Stevie looks horrified over my joke. “No fucking way. I want you to take at least a week off. More if you need it. I got the store covered.”

“Stevie,” I say in warning, “I don’t want you to treat me like an invalid. I need to feel normal, and normal to me is working.”

“I can’t stand puke. It will make me sick,” he says adamantly.

“Then I promise to puke in the bathroom, but seriously, you heard Dr. Yoffman. He’ll give me medicine that will combat that, and he said it should only last a few days.”

“You can’t overdo it, though. You have to promise to listen to your body, and if it demands rest, you need to give it rest. Which means that Garrett’s going to have to lay off of you for a few days.”

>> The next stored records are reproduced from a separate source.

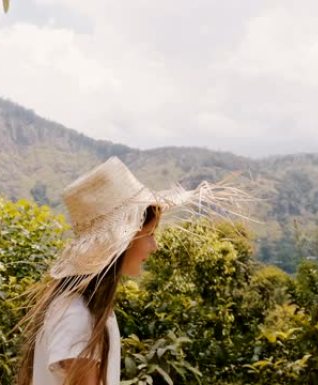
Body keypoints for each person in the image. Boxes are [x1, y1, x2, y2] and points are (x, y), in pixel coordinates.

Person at [15, 156, 246, 385]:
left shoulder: (83, 310)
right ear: (123, 240)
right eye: (150, 235)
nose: (154, 246)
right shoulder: (77, 316)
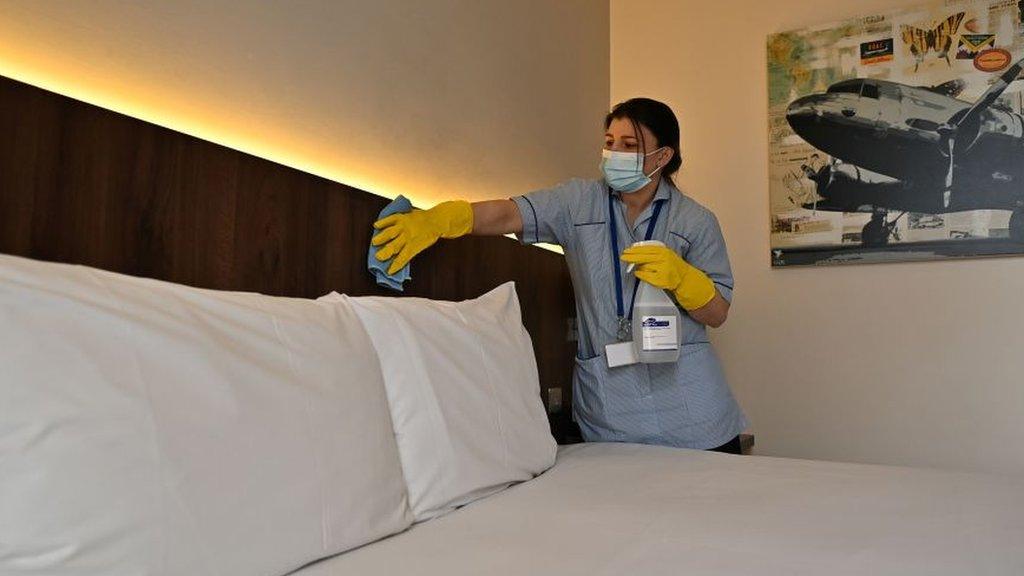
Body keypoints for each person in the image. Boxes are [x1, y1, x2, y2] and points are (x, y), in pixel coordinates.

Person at [371, 98, 747, 454]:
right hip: (612, 414)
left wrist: (684, 279)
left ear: (662, 156)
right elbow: (507, 214)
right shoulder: (576, 201)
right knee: (625, 520)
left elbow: (717, 313)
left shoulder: (696, 221)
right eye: (609, 142)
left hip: (694, 414)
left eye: (629, 145)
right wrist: (443, 219)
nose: (615, 153)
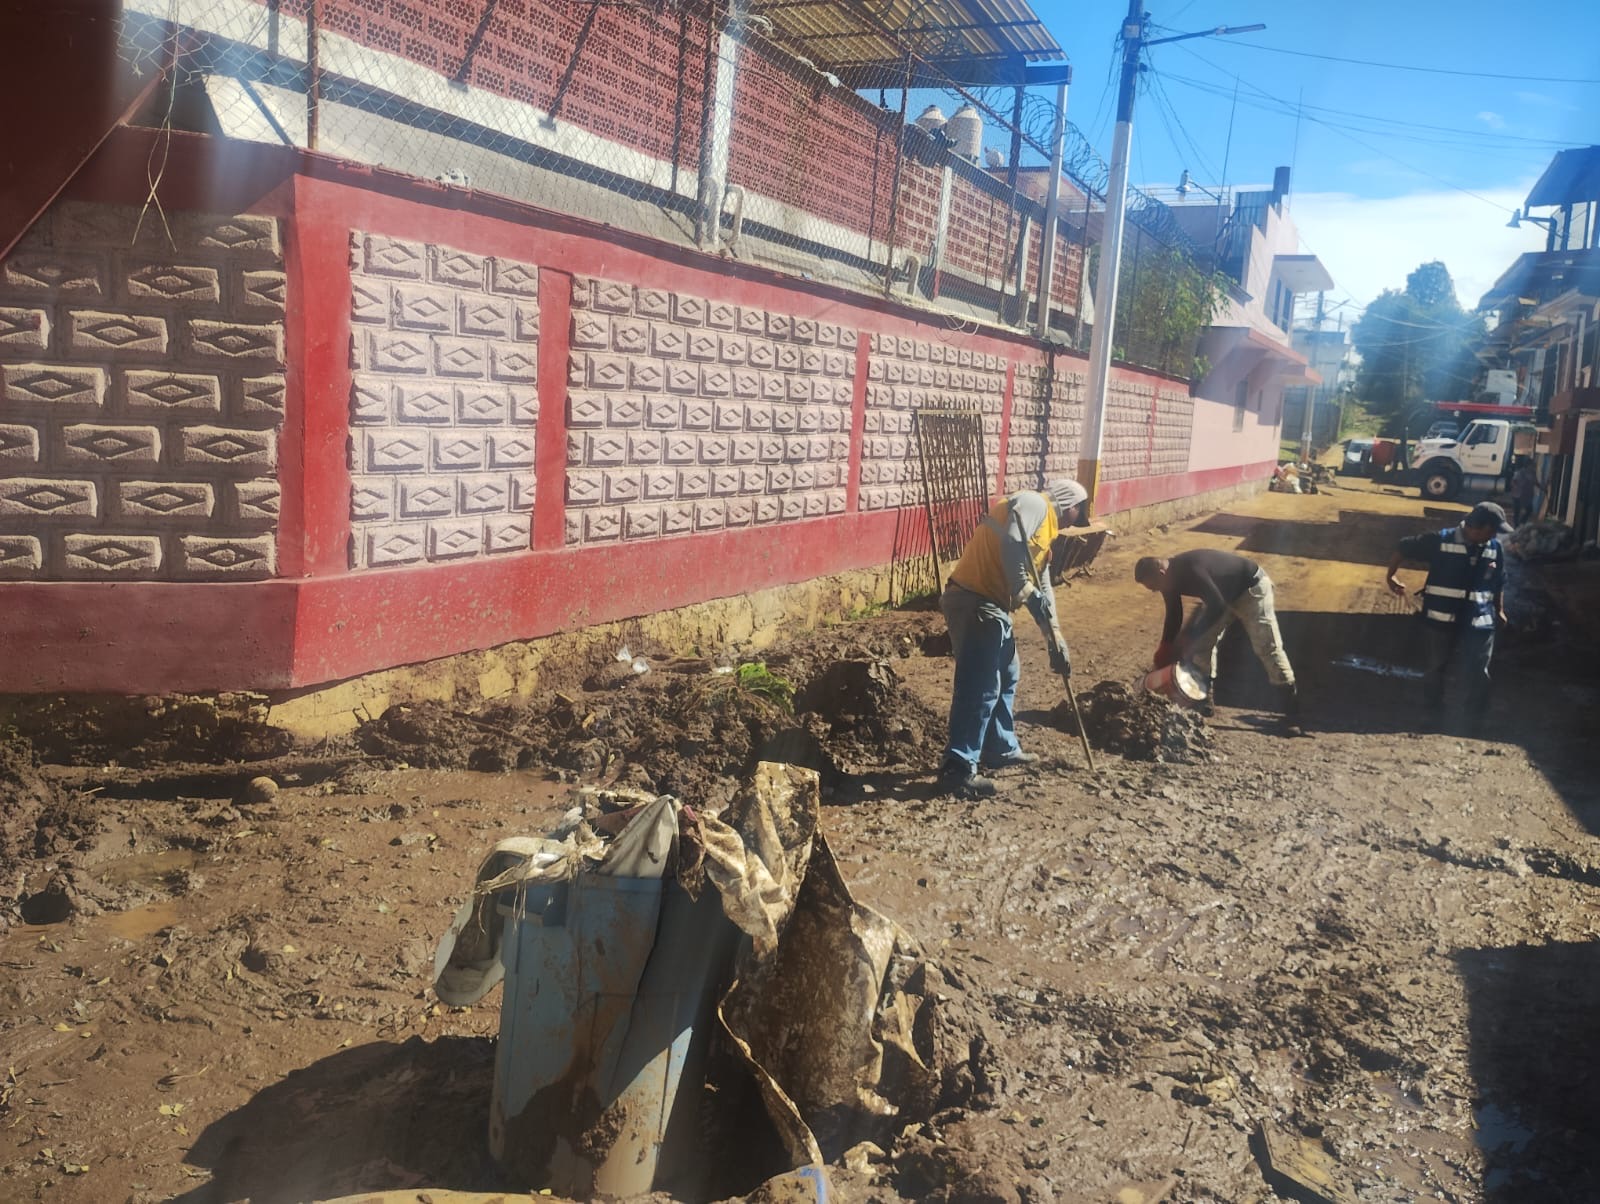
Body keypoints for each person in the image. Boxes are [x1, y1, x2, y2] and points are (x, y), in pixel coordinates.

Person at [939, 479, 1088, 799]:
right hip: (975, 600)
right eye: (1081, 510)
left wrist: (1055, 638)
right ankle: (958, 767)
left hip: (992, 605)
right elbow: (1011, 543)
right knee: (981, 685)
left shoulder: (1045, 532)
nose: (1078, 518)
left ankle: (998, 747)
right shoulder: (1035, 504)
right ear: (1071, 505)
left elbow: (1043, 588)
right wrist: (1024, 589)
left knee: (1008, 673)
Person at [1134, 550, 1301, 731]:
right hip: (1224, 595)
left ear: (1161, 573)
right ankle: (1205, 700)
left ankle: (1292, 713)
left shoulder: (1191, 568)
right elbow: (1174, 613)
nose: (1155, 590)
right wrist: (1165, 645)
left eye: (1154, 586)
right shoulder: (1167, 579)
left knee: (1266, 646)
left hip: (1251, 589)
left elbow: (1217, 606)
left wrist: (1190, 636)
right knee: (1201, 646)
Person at [1385, 502, 1510, 728]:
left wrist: (1499, 610)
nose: (1494, 536)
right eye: (1491, 530)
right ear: (1476, 527)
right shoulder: (1440, 541)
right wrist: (1390, 576)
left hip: (1479, 623)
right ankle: (1433, 712)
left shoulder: (1495, 548)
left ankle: (1474, 718)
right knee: (1436, 667)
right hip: (1440, 621)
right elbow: (1404, 546)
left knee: (1478, 670)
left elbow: (1498, 581)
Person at [1510, 459, 1538, 527]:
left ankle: (1522, 523)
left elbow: (1536, 482)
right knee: (1517, 512)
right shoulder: (1521, 472)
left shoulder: (1533, 473)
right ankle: (1516, 526)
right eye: (1532, 465)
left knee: (1529, 510)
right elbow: (1514, 481)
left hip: (1527, 496)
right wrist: (1517, 487)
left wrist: (1543, 488)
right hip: (1518, 495)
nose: (1533, 467)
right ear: (1528, 465)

Oh, God. I never even thought of that. I hadn’t planned on telling Garrett anything, because I had assumed that after tonight, I’d never see him again. In fact, I know tonight has to be the last night, because after that I am truly going to be out of sex commission due to my treatments.

Tonight is it for me. I’ll have one more night with Garrett, and I’m sure it will be a spectacular night, but then it’s time to part ways. He has more carousing to do, and I have cancer to fight.